▶ _Exercise aim_: In the blog post about fitting armrests, what thickness of aluminum sheet were the measurements transferred to?

-- BEGIN Text shown --

Saturday, 29 December 2018

A Call to Arms

Continuing with the upgrades, next up are armrests. I was inspired by seeing some Caterham armrests - not only do they act as straps to hold the door against the side of the car, they also prevent water splashing up into the cabin.

So, first up was some measurements transferred to a sheet of 1.5mm ally (sorry, pretty rubbish picture):


The strange shape is because my drivers side door has a bulge for my elbow. This was then cutout and bent into shape, using a combination of Black and Decker workmate and plain old bending by hand (quite surprised it worked so well):

 

Then a layer of foam to protect my delicate elbow:


...and vinyl applied with contact adhesive:

 

A set of M3 stainless steel bolts (hopefully won't go rusty and look crud) with countersunk cups, through the door material and into the flange on the armrest and job done:

 


Not been out to test them yet but looks great, doors feel firm and they lift up easily enough.

I also replaced the side mirrors with some funky (read 'tiny') numbers:


I've also got a new gear knob and USB sockets to fit...all good fun...

Happy New Year to you all!

Sunday, 9 December 2018

Breakfast Blat

I had a great run out to meet up with the SKCC forum guys for breakfast at a golf club near Horsham. We met at 9am so I got up a bit early for a little  40 mile thrash which turned out to be awesome.

-- END Text shown --
-- BEGIN Data extract --

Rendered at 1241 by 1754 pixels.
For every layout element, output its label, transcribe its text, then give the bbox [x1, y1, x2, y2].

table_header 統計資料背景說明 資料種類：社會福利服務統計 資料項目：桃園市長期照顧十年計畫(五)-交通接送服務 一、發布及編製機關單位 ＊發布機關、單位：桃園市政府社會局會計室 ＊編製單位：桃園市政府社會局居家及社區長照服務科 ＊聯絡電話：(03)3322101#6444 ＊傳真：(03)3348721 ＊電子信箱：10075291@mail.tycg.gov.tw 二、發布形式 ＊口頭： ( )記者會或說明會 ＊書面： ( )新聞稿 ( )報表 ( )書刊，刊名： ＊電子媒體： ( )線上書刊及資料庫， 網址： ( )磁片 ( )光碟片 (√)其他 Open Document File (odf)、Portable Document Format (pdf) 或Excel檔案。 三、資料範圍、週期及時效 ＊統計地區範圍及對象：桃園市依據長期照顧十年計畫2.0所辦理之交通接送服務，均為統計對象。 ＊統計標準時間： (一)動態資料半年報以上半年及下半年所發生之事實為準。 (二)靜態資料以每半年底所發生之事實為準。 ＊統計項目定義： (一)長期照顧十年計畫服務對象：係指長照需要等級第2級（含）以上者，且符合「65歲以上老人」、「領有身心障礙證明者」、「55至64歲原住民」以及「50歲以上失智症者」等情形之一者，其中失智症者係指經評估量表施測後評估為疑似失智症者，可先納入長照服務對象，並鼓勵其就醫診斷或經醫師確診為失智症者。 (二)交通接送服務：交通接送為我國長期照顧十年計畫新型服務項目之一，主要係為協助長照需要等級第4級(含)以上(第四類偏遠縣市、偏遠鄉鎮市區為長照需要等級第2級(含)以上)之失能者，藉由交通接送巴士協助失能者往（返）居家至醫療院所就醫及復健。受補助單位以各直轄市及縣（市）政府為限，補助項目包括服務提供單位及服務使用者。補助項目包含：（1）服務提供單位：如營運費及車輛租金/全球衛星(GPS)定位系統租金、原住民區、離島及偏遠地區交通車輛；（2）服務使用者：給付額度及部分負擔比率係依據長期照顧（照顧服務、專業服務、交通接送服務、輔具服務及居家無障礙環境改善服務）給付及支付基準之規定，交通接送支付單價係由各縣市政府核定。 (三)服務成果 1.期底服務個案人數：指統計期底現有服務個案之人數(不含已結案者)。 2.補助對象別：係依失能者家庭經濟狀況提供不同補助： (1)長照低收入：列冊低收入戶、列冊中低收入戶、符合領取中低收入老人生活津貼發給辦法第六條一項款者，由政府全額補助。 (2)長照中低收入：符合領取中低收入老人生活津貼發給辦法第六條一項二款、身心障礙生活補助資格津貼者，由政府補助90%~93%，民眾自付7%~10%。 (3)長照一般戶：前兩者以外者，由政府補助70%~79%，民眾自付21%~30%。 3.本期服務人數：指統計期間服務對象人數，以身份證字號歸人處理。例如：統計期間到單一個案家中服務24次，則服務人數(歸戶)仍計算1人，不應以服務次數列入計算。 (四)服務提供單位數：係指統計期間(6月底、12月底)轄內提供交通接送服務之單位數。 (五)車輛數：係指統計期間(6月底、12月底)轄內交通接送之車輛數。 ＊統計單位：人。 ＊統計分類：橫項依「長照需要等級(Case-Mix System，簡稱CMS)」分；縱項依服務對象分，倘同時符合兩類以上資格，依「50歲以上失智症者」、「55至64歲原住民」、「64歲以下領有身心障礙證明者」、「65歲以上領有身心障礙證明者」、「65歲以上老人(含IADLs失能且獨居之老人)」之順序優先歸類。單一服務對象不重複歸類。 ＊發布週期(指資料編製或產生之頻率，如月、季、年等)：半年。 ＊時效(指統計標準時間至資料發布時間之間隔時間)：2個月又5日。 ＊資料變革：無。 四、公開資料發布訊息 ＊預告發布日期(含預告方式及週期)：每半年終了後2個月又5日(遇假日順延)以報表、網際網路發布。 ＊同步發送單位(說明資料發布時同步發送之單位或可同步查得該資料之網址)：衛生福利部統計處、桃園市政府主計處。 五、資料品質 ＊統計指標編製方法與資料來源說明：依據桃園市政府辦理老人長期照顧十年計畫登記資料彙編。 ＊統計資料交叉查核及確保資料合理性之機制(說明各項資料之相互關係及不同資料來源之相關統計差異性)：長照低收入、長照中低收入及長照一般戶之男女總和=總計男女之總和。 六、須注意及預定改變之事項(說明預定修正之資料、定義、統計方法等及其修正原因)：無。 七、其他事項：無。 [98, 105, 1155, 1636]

-- END Data extract --

▶ _Full output_: 1.5mm